----- Excerpt to read -----

Back in the old days before everyone had broadband internet access, modems were the standard way of accessing other computers and consequently other networks. In order to connect to another computer, you first had to know what phone number to call. People would often run programs that would call huge amounts of phone numbers in an attempt to find computers that they could connect to. Often times people would find dial-in phone numbers to corporate, school, or other networks that they probably shouldn't have access to.

With the advent of the Internet, a similar activity has been born. Scanning. On the Internet, an IP address is analogous to a phone number. People often scan through large amounts of IP addresses looking for computers that are running certain types of servers.

The new wireless age has introduced a new brute force attack. War driving is when crackers (or harmless interested parties :-)) drive around in a car equipped with wireless gear looking for illicit access to unsecured wireless networks. Recently TheRegister had [http://www.theregister.co.uk/content/8/17976.html an article] about War driving.

There are some tools to facilitate finding AccessPoint's.

Wellenreiter is a gtkperl program that makes the discovery and the audit of 802.11b wireless-networks much easier.It has an embedded statistic engine for the common parameters provided by the wireless drivers which enables you to fetch the detail about the consistency and signal strength etc of the network. For discover accesspoints / networks / ad-hoc cards, Wellenreiter got an amazing easy scanner window. It searches for any accesspoint in the range of the scanning device. It detects and differs essid boradcasting or non-broadcasting wireless networks in every channel,doing frequency switching automaticly. The manufactor is detected by the devices MAC-Address. WEP detection is also implemented and Wellenreiter detects and differs wherever the beacon broadcasting machine is an true accesspoint or an AD-Hoc mode station.

There are also some tools available to help you subvert the security of an AccessPoint (or more acurately audit the security of your own AccessPoint ... right?). These should be refactored into another page.

----- Records -----

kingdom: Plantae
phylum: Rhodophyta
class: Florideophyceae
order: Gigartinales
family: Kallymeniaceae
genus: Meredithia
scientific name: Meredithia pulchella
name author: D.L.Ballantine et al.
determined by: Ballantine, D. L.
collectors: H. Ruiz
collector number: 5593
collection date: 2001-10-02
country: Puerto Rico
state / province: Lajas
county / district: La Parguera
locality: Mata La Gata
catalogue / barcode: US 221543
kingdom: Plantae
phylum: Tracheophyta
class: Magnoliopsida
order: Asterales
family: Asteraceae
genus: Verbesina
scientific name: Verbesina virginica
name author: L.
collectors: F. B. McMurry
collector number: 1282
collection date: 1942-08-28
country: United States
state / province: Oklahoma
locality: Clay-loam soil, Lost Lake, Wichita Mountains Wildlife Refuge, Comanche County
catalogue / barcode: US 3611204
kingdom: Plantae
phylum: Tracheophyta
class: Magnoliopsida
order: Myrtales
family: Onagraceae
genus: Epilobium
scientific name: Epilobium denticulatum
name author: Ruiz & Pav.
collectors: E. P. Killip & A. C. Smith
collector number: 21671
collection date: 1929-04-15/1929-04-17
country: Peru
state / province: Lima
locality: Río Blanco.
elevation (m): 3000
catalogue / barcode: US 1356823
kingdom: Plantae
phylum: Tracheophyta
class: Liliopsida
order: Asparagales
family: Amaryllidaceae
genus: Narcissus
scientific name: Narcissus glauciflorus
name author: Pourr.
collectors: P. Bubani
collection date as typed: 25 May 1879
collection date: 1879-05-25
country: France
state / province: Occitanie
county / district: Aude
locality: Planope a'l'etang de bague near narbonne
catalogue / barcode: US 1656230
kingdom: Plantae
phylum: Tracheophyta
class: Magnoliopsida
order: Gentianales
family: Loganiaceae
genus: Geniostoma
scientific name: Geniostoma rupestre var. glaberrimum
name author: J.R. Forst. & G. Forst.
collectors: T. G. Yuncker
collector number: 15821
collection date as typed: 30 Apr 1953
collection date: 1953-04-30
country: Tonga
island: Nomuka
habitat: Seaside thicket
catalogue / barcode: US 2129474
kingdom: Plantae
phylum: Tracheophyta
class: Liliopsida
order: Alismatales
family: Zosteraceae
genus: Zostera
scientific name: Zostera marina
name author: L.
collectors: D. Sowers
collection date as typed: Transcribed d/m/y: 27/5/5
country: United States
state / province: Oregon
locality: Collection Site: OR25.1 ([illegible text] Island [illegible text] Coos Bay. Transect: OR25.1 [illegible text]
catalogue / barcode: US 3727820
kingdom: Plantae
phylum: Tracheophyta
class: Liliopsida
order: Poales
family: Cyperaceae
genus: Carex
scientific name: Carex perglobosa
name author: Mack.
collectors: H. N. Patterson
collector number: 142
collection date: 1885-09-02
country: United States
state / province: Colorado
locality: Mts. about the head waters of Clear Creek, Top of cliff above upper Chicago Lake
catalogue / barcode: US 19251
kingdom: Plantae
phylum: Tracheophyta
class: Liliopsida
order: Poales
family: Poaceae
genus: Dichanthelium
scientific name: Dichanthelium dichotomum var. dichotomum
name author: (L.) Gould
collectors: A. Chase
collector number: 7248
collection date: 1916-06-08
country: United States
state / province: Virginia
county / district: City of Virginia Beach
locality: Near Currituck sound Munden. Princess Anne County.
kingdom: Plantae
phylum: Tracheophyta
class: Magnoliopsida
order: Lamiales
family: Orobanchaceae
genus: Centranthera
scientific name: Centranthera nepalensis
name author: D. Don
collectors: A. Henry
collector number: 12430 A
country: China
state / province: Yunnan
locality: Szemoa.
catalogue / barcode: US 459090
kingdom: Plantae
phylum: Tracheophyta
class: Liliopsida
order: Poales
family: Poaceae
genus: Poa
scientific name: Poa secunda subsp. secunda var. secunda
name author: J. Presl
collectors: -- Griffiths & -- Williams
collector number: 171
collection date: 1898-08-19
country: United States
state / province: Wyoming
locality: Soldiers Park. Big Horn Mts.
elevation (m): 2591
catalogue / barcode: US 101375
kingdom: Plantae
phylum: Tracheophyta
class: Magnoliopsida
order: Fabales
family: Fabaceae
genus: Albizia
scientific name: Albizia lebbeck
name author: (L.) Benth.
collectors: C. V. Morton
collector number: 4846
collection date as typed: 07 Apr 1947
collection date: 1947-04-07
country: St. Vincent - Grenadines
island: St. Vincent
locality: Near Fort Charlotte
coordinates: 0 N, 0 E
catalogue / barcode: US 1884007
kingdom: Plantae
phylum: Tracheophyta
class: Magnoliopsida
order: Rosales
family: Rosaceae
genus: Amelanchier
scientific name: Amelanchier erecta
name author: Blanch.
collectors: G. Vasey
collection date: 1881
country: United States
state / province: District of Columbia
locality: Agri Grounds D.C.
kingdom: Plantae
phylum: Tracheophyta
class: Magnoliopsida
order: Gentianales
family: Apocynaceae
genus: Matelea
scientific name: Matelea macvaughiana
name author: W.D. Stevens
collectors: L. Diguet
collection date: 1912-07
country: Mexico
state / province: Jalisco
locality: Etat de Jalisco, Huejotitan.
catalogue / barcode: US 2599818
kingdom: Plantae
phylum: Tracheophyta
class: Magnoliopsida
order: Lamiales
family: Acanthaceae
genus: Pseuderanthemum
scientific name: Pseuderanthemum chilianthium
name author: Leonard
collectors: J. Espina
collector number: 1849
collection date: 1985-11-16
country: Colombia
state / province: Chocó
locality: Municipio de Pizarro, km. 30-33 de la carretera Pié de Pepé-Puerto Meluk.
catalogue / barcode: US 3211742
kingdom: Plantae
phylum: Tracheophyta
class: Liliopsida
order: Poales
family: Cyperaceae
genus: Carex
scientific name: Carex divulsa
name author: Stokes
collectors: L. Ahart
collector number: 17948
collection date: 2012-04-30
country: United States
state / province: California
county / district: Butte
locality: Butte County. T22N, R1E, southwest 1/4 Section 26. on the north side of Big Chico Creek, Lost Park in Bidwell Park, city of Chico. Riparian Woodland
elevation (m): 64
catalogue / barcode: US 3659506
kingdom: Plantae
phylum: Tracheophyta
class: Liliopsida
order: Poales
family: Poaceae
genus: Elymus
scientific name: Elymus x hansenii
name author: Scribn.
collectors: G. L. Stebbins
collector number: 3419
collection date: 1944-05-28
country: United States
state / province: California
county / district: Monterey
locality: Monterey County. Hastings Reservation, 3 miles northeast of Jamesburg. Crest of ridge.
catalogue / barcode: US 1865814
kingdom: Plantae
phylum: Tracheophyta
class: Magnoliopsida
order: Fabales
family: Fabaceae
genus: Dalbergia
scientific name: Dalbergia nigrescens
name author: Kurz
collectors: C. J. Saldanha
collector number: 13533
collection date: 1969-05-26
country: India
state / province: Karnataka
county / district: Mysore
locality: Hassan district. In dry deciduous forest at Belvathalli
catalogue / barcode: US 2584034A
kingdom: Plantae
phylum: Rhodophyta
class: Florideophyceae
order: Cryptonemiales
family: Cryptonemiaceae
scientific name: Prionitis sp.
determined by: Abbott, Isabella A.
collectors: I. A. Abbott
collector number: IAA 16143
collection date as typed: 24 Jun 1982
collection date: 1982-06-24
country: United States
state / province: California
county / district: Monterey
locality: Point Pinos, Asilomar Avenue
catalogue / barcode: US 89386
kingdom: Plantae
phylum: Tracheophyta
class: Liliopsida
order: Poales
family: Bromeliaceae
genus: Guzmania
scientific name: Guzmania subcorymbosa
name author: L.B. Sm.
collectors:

-----

Check your understanding:
(A) Update the text on war driving starting with "Back in the" and going on through "types of servers.", replacing "modems" with "dial-up modems".
(B) According to the text on war driving, what is an IP address analogous to on the Internet?
The rows are separate material, unrelated to the text on war driving.

Results:
(A)
Back in the old days before everyone had broadband internet access, dial-up modems were the standard way of accessing other computers and consequently other networks. In order to connect to another computer, you first had to know what phone number to call. People would often run programs that would call huge amounts of phone numbers in an attempt to find computers that they could connect to. Often times people would find dial-in phone numbers to corporate, school, or other networks that they probably shouldn't have access to.

With the advent of the Internet, a similar activity has been born. Scanning. On the Internet, an IP address is analogous to a phone number. People often scan through large amounts of IP addresses looking for computers that are running certain types of servers.

(B) A phone number.